Até o dia em que aparece aquela questão perturbadora. Tudo muda. Volta-se a adolescência repentinamente. O frescor da paixão estreada, o entusiasmo contido, a vontade de se engajar mais uma vez nesta luta, tudo volta numa intensidade avassaladora. E quando se volta pra casa, tudo é mais dramático, mais inquietante mais urgente e mais frustrante. Fica difícil conciliar os dois mundos. Não que seja impossível, ao contrário, pode ser inquietante e impressionante.

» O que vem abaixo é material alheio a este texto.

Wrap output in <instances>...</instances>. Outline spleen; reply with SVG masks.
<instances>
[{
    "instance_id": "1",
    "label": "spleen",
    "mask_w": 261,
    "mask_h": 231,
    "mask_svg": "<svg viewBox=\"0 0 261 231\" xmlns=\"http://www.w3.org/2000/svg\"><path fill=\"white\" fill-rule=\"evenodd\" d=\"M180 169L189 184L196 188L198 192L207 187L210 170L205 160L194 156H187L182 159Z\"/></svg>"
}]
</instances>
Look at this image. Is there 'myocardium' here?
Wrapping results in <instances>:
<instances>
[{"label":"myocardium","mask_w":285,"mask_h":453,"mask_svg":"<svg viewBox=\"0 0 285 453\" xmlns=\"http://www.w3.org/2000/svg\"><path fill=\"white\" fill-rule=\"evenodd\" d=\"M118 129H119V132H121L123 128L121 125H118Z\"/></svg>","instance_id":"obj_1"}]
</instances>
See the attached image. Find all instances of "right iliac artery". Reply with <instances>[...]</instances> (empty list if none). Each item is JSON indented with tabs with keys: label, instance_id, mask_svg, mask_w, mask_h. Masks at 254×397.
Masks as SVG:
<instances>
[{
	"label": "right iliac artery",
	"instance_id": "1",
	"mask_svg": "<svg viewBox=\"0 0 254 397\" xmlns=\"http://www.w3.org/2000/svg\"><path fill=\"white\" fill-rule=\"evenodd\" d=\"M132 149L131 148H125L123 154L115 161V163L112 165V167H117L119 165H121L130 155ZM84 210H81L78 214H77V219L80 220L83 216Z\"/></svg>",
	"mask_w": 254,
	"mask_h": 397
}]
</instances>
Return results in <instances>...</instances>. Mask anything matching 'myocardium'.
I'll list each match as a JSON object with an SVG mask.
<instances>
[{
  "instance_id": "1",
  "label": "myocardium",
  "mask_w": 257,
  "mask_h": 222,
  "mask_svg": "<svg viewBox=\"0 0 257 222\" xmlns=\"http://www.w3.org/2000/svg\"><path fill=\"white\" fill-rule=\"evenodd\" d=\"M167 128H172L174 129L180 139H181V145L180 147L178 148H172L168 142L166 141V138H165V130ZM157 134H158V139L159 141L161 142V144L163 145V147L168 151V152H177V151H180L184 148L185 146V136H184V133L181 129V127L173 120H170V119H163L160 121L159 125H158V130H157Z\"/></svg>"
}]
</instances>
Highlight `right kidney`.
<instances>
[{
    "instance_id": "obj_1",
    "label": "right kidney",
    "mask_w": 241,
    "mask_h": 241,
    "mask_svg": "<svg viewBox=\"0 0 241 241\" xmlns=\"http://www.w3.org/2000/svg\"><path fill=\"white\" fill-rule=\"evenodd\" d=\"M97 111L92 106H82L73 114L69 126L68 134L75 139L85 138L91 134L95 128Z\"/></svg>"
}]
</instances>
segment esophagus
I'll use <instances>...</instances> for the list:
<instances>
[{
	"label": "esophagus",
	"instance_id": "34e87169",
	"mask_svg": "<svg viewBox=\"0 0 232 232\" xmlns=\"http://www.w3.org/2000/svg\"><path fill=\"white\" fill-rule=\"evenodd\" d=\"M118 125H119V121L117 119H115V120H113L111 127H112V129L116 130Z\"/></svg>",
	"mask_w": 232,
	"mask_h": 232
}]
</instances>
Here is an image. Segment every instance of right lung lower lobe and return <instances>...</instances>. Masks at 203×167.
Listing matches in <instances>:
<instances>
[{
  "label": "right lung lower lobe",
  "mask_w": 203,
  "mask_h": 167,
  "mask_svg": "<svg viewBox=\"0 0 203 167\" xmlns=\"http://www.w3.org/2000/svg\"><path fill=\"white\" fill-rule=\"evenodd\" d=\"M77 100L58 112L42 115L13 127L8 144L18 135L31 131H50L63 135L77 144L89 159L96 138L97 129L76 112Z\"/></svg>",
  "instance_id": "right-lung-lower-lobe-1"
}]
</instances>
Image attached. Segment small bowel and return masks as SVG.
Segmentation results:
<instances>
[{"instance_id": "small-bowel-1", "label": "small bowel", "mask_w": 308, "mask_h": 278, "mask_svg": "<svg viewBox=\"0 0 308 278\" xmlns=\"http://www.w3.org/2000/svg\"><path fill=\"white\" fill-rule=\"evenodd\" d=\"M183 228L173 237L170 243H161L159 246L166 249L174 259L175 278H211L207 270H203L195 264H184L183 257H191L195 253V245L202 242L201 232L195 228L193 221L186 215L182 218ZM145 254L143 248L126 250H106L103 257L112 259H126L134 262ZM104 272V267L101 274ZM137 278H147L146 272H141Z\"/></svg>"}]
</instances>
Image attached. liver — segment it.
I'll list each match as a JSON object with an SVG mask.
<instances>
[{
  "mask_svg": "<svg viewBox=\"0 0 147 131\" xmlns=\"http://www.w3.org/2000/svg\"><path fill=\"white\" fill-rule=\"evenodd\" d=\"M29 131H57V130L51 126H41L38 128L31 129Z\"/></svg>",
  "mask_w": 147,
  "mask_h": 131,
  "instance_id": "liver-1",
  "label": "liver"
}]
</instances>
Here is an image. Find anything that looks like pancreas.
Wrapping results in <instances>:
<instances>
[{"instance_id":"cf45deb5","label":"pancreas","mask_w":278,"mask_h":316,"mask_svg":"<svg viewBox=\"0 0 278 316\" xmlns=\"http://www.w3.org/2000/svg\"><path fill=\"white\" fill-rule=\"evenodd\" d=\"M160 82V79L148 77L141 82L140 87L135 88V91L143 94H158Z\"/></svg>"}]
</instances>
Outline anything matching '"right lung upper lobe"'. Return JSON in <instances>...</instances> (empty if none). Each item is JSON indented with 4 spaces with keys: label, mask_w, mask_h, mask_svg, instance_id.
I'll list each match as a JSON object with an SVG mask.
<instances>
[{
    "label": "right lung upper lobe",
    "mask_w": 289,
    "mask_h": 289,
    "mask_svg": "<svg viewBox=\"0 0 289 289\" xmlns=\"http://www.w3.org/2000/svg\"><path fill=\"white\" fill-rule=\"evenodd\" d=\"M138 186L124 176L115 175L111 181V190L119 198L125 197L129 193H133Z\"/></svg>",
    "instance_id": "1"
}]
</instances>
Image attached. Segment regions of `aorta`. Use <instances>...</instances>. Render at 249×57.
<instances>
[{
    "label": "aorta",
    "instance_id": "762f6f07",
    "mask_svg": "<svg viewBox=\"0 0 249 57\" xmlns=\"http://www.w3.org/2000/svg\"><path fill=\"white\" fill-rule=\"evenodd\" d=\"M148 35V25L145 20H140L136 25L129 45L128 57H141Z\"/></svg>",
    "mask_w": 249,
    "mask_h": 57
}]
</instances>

A questão perturbadora, a nova motivação pra se envolver, se mover é o que impulsiona as mudanças e as rupturas. Uma cidade como Valença precisa de gente indignando-se. Precisa dessa indignação a serviço da melhoria de qualidade de vida, da limpeza política, da melhoria administrativa. Um sentimento que turbina os desejos de participação e exercício de cidadania. Assim, por exemplo, aconteceu com os caras pintadas na redemocratização do Brasil; assim também aconteceu com a eleição de Jânio Quadros, prometendo varrer a corrupção resultante da promiscua relação de empreiteiras e governo. Nem sempre o resultado é o pretendido. E só olhar o resultado da vassourinha do Jânio Quadros. Vinte anos de ditadura militar. Mas, ficou a lição, o aprendizado e o dever cumprido. Errar é melhor do que não fazer nada. A omissão é o maior pecado.
Aqui temos vivido uma total indiferença da sociedade com as questões importantes para a cidade. Agora mesmo estão decidindo na Câmara de Vereadores o número de Vereadores para o próximo ano. Ninguém sabe, e ninguém quer saber. O máximo que acontece é ir a rua dos Mineiros criticar, fofocar e passar procuração para algum politiqueiro mal intencionado e fajuto. O cidadão está blindado. Apatia geral que leva os poderosos a achar que tudo podem. Ninguém se manifesta seriamente por nada em Valença. Os fóruns adequados como as associações e os Conselhos vivem as moscas, sempre compostos pelas mesmas pessoas. Uma rotina perfeita para quem não quer mudança.
Já é hora de voltar a indignar-se. Como antes do casamento. Mostrar às autoridades e poderosos que Valença tem brio, vergonha na cara. Deixar a apatia de lado e buscar um ideal para defender. Cobrar dos políticos e administradores, retidão moral e ética, honestidade e compromisso com a cidade.
O Pato
A surucucu do brejo está à espreita de algum desavisado. Bobeou ela papa. O pato alvinegro, com sua estrela solitária no peito, orgulhoso, vai feito xerife, em busca dos maus feitores do brejal. Vai enquadrar a camarilha toda. Telhado de vidro, todos tem, mas melhor correr riscos que viver uma eternidade na lama do Brejal.
E as varejeiras continuam a infestação!!!!